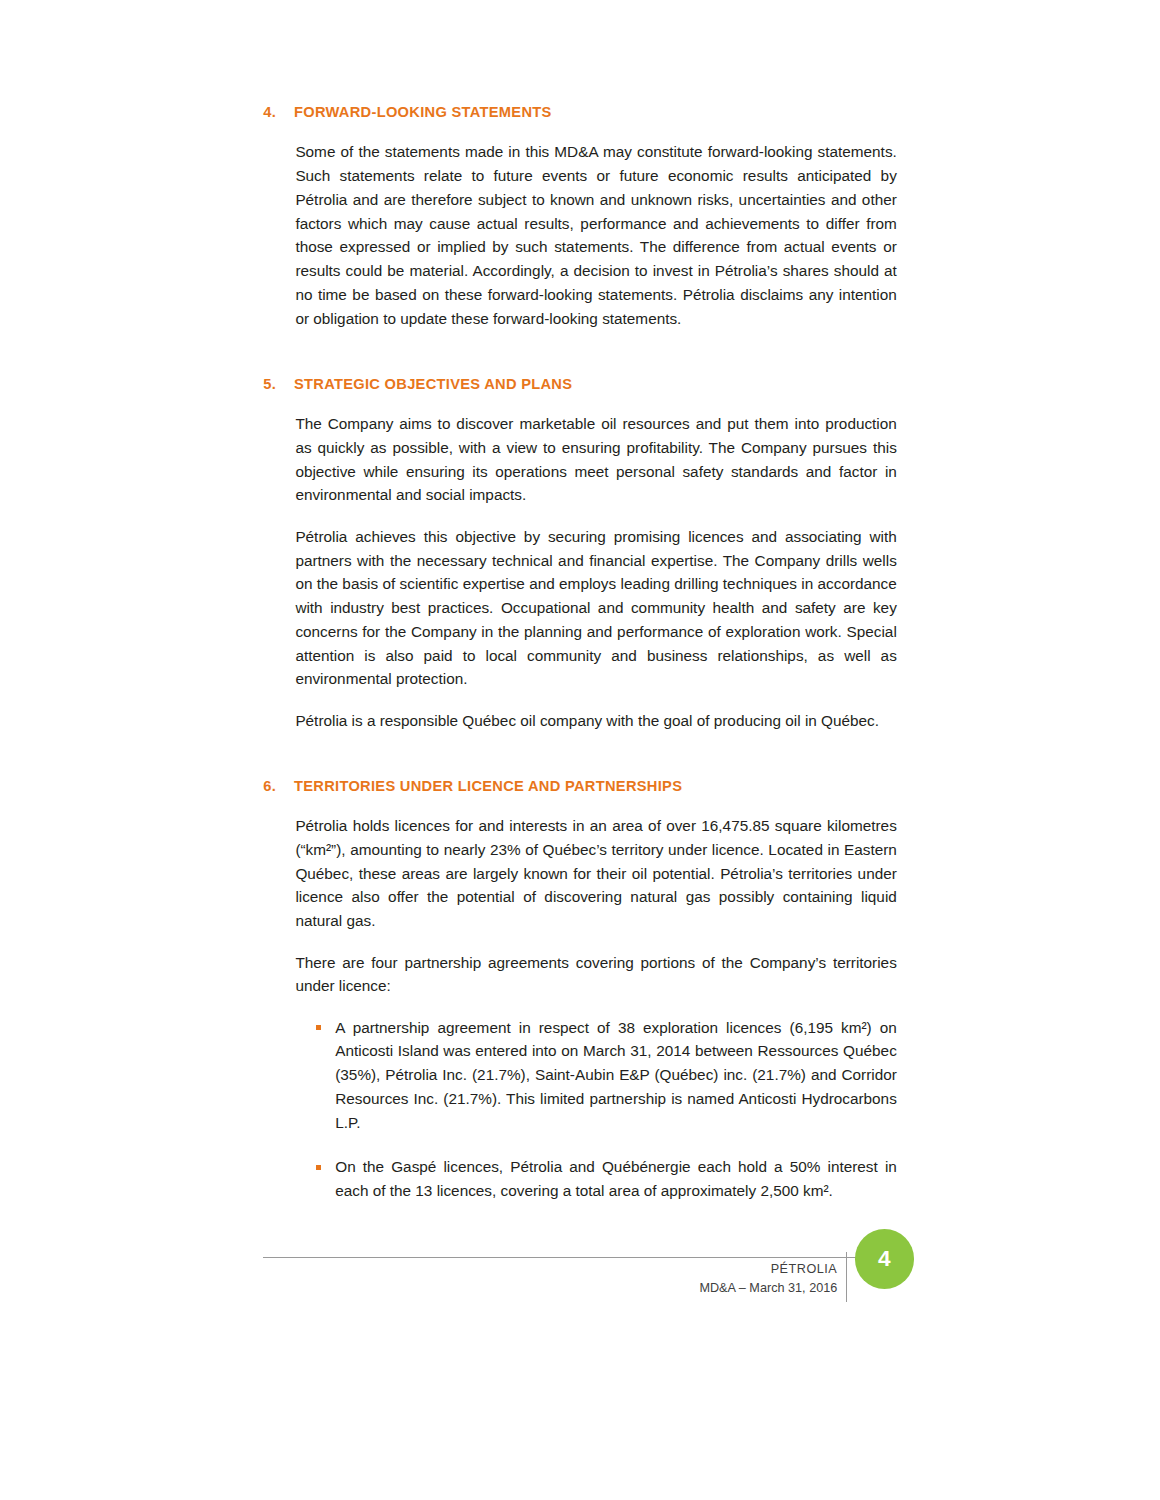4. Forward-Looking Statements
Some of the statements made in this MD&A may constitute forward-looking statements. Such statements relate to future events or future economic results anticipated by Pétrolia and are therefore subject to known and unknown risks, uncertainties and other factors which may cause actual results, performance and achievements to differ from those expressed or implied by such statements. The difference from actual events or results could be material. Accordingly, a decision to invest in Pétrolia’s shares should at no time be based on these forward-looking statements. Pétrolia disclaims any intention or obligation to update these forward-looking statements.
5. Strategic Objectives and Plans
The Company aims to discover marketable oil resources and put them into production as quickly as possible, with a view to ensuring profitability. The Company pursues this objective while ensuring its operations meet personal safety standards and factor in environmental and social impacts.
Pétrolia achieves this objective by securing promising licences and associating with partners with the necessary technical and financial expertise. The Company drills wells on the basis of scientific expertise and employs leading drilling techniques in accordance with industry best practices. Occupational and community health and safety are key concerns for the Company in the planning and performance of exploration work. Special attention is also paid to local community and business relationships, as well as environmental protection.
Pétrolia is a responsible Québec oil company with the goal of producing oil in Québec.
6. Territories Under Licence and Partnerships
Pétrolia holds licences for and interests in an area of over 16,475.85 square kilometres (“km²”), amounting to nearly 23% of Québec’s territory under licence. Located in Eastern Québec, these areas are largely known for their oil potential. Pétrolia’s territories under licence also offer the potential of discovering natural gas possibly containing liquid natural gas.
There are four partnership agreements covering portions of the Company’s territories under licence:
A partnership agreement in respect of 38 exploration licences (6,195 km²) on Anticosti Island was entered into on March 31, 2014 between Ressources Québec (35%), Pétrolia Inc. (21.7%), Saint-Aubin E&P (Québec) inc. (21.7%) and Corridor Resources Inc. (21.7%). This limited partnership is named Anticosti Hydrocarbons L.P.
On the Gaspé licences, Pétrolia and Québénergie each hold a 50% interest in each of the 13 licences, covering a total area of approximately 2,500 km².
PÉTROLIA
MD&A – March 31, 2016
4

+++

◆ **Description of the task**
Find the line that contains "Pétrolia is a" in the listing above. Retype it and every line after it up to the last, exactly, and nothing else.

◆ **Task answer**
Pétrolia is a responsible Québec oil company with the goal of producing oil in Québec.
6. Territories Under Licence and Partnerships
Pétrolia holds licences for and interests in an area of over 16,475.85 square kilometres (“km²”), amounting to nearly 23% of Québec’s territory under licence. Located in Eastern Québec, these areas are largely known for their oil potential. Pétrolia’s territories under licence also offer the potential of discovering natural gas possibly containing liquid natural gas.
There are four partnership agreements covering portions of the Company’s territories under licence:
A partnership agreement in respect of 38 exploration licences (6,195 km²) on Anticosti Island was entered into on March 31, 2014 between Ressources Québec (35%), Pétrolia Inc. (21.7%), Saint-Aubin E&P (Québec) inc. (21.7%) and Corridor Resources Inc. (21.7%). This limited partnership is named Anticosti Hydrocarbons L.P.
On the Gaspé licences, Pétrolia and Québénergie each hold a 50% interest in each of the 13 licences, covering a total area of approximately 2,500 km².
PÉTROLIA
MD&A – March 31, 2016
4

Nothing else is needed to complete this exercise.